Selected text:
Appendix A: Auxiliary results

We present auxiliary results required for proofs in other sections.

The stability of Gaussian distributions implies that a linear transformation of a Gaussian random variable remains Gaussian.

Lemma A.1

(Stability of Gaussian Distributions [37, Section 1.2]) Let \(X\sim {{\,\mathrm{{\mathcal {N}}}\,}}({\textbf{x}},\varvec{\Sigma })\) be a Gaussian random variable with mean \({\textbf{x}}\in {\mathbb {R}}^n\) and covariance \(\varvec{\Sigma }\in {\mathbb {R}}^{n\times n}\). If \({\textbf{y}}\in {\mathbb {R}}^n\) and \({\textbf{F}}\in {\mathbb {R}}^{n\times n}\), then

$$\begin{aligned} Z= {\textbf{y}}+{\textbf{F}}X\sim {{\,\mathrm{{\mathcal {N}}}\,}}({\textbf{y}}+{\textbf{F}}{\textbf{x}}, {\textbf{F}}\varvec{\Sigma }{\textbf{F}}^T). \end{aligned}$$

The conjugacy of Gaussian distributions implies that the distribution of a Gaussian random variable conditioned on information that linearly depends on the random variable is a Gaussian distribution.

Extracted data rows
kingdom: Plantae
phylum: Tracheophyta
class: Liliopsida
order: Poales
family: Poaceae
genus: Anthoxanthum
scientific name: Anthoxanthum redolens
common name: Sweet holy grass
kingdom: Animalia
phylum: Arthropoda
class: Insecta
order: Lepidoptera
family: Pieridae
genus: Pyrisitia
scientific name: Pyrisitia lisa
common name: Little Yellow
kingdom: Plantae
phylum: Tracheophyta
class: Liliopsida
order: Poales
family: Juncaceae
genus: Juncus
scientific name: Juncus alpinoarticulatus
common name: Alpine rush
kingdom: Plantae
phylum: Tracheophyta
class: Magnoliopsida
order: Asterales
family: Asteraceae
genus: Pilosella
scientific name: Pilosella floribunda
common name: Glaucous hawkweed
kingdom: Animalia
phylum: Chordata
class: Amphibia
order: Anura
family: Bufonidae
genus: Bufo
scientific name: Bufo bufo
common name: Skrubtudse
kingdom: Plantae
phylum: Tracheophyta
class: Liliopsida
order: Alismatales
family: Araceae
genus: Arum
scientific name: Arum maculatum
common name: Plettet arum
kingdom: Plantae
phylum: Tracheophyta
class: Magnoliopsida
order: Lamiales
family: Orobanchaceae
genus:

Complete the following:
1. Quote the appendix on Gaussian distributions from "The conjugacy of" up to and including "a Gaussian distribution.".
2. Print the rows from the line with "family: Araceae" up to and including the last line of the rows.
The appendix on Gaussian distributions and the rows have nothing to do with each other.

Expected outputs:
1.
The conjugacy of Gaussian distributions implies that the distribution of a Gaussian random variable conditioned on information that linearly depends on the random variable is a Gaussian distribution.

2.
family: Araceae
genus: Arum
scientific name: Arum maculatum
common name: Plettet arum
kingdom: Plantae
phylum: Tracheophyta
class: Magnoliopsida
order: Lamiales
family: Orobanchaceae
genus:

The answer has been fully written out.